Accueil > Veille masterisation/ concours > Education : le budget est insuffisant pour relancer un système à bout de (...)

Education : le budget est insuffisant pour relancer un système à bout de souffle - Le Monde, 1er octobre 2010

mercredi 13 octobre 2010

Article paru dans l’édition du Monde du 01.10.10

L’augmentation du budget de 1,9 % dans l’enseignement supérieur est moins importante qu’en Allemagne. Celle-ci souhaite consacrer 10 % de son PIB à l’éducation contre 6,6 % en France.

Avec une hausse de 1,6 % du budget 2011 dans l’enseignement scolaire et de 1,9 % dans l’enseignement supérieur, l’éducation est-elle traitée comme un secteur d’avenir en France ? Le gouvernement évite dans le supérieur, certes, les coupes budgétaires qui sont de mise dans d’autres secteurs. Si on ajoute au maintien des postes, les 248 millions d’euros de crédits supplémentaires et les 21 milliards du grand emprunt (enseignement et recherche), cela donne l’impression que beaucoup est fait pour nos universités. En particulier pour certaines dans le souci de se doter d’un système qui tienne son rang dans les classements internationaux.

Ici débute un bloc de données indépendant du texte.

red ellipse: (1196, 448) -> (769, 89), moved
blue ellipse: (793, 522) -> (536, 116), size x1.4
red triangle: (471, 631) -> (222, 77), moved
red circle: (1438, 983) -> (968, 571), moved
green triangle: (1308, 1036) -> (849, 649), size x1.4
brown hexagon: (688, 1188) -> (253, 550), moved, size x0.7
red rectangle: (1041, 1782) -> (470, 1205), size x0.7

Pouvait-on mieux faire dans un contexte où le premier poste de l’Etat reste le remboursement de la dette ? L’exemple des Allemands et des Américains tend à prouver qu’on peut poser l’éducation comme un facteur de croissance, même avec des finances à assainir. « L’éducation est un problème économique, c’est « le » problème économique fondamental », scandait Barack Obama, le 9 août, en visite à l’université d’Austin, au Texas.

Dans son exercice budgétaire 2010-2011, le président américain a fait de ce secteur sa principale exception au gel des dépenses (hors sécurité nationale), le gonflant de 31 %, avec pour objectif d’augmenter son nombre d’étudiants de 8 millions d’ici à 2020. Il ne s’agit certes que du budget fédéral, dans un pays où les financements par les Etats et par le privé sont beaucoup plus importants qu’en France. Mais le geste est là.

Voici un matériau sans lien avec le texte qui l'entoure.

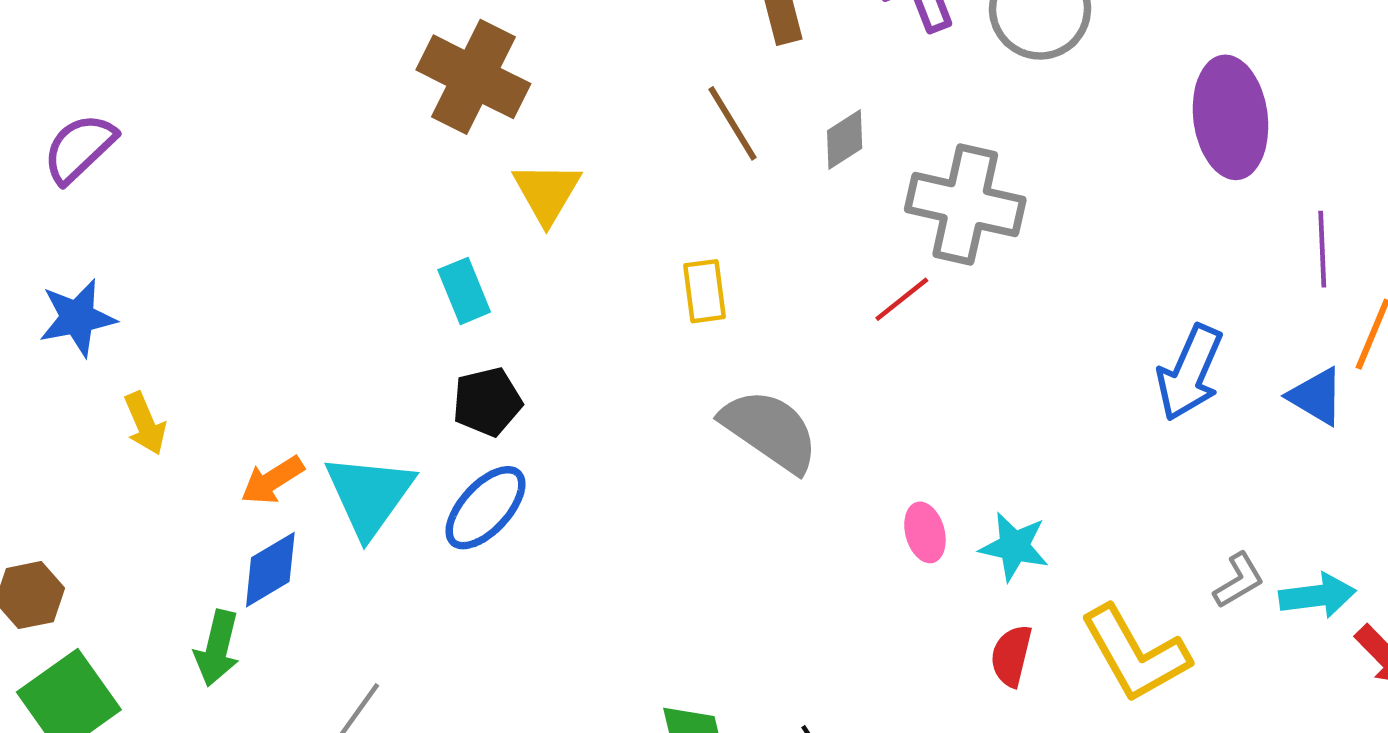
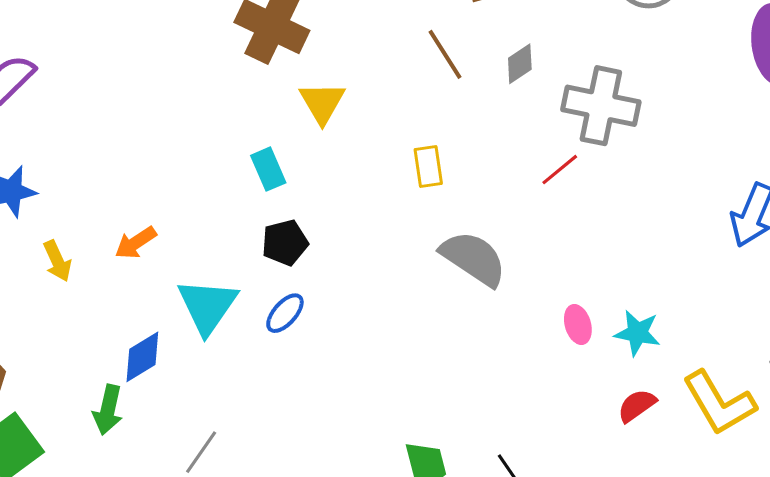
orange arrow: (272, 480) -> (136, 243), moved
blue ellipse: (485, 508) -> (285, 313), size x0.7
red semicircle: (1011, 656) -> (637, 406), turned 42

Plus près de nous, les Allemands ont alloué à leur ministère fédéral de l’éducation et de la recherche un budget en hausse de 7,2 % (soit une augmentation de 783 millions d’euros) par rapport à 2010. « Nous mettons en place les fondements pour le bien et la sûreté sociale de la génération suivante. L’éducation et la recherche sont la priorité absolue pour le gouvernement », rappelait récemment la ministre fédérale de l’enseignement et de la recherche (BMBF), Annette Schavan, quand la chancelière, Angela Merkel, avait parlé de créer une « République de l’éducation ». Son objectif est de consacrer à ce secteur 10 % du produit intérieur brut (PIB) d’ici à 2013, alors qu’en France on plafonne à 6,6 %.

Pourtant, la réussite de l’enseignement supérieur se joue bien en amont de l’université. Justement là où la saignée continue en France. Ce sont 16 000 postes qui partiront encore en fumée à la rentrée 2011 (8 967 dans le primaire, 4 800 dans le secondaire, 1 633 dans le privé et 600 emplois administratifs).

Le budget de l’enseignement scolaire a beau croître de 1,6 %, il ne s’agit que d’une croissance mécanique non voulue puisque l’idée qui domine, au ministère de l’éducation nationale, c’est qu’en obligeant le système à se réformer on va l’améliorer. L’objectif officiel reste d’amener un jeune sur deux à un diplôme du supérieur. Ce n’est le cas que de 41 % d’une génération et ce taux bouge peu. En partie parce que le pourcentage de bacheliers ne croît plus qu’à la marge depuis 1995. La machine s’est grippée.

Le ministre de l’éducation, Luc Chatel, parie sur la réforme du lycée et son aide individuelle pour travailler à ce déblocage. Mais en amont il y a fort à faire, puisque notre enseignement scolaire laisse sortir 18 % d’une classe d’âge sans diplôme. Le collège reste un maillon faible et l’enseignement primaire ne va pas mieux, qui lui envoie bon an mal an 15 % de mauvais lecteurs. Des élèves condamnés dès 11 ans à l’échec scolaire.

En abandonnant à leur déterminisme social ces enfants de milieux défavorisés, on obère leur destin personnel, sans doute, mais on prive aussi le pays de forces pour l’avenir. Si l’on en croit Jacques Attali, le différentiel de 0,7 % de croissance que nous avons avec la Finlande n’est pas à chercher ailleurs que dans le niveau des écoliers à la sortie de l’école primaire. Or, sur le primaire, la France dépense 8 % de moins que la moyenne des pays de l’OCDE. Elle coupe encore cette année et prévoit de garder les ciseaux en 2012 et 2013.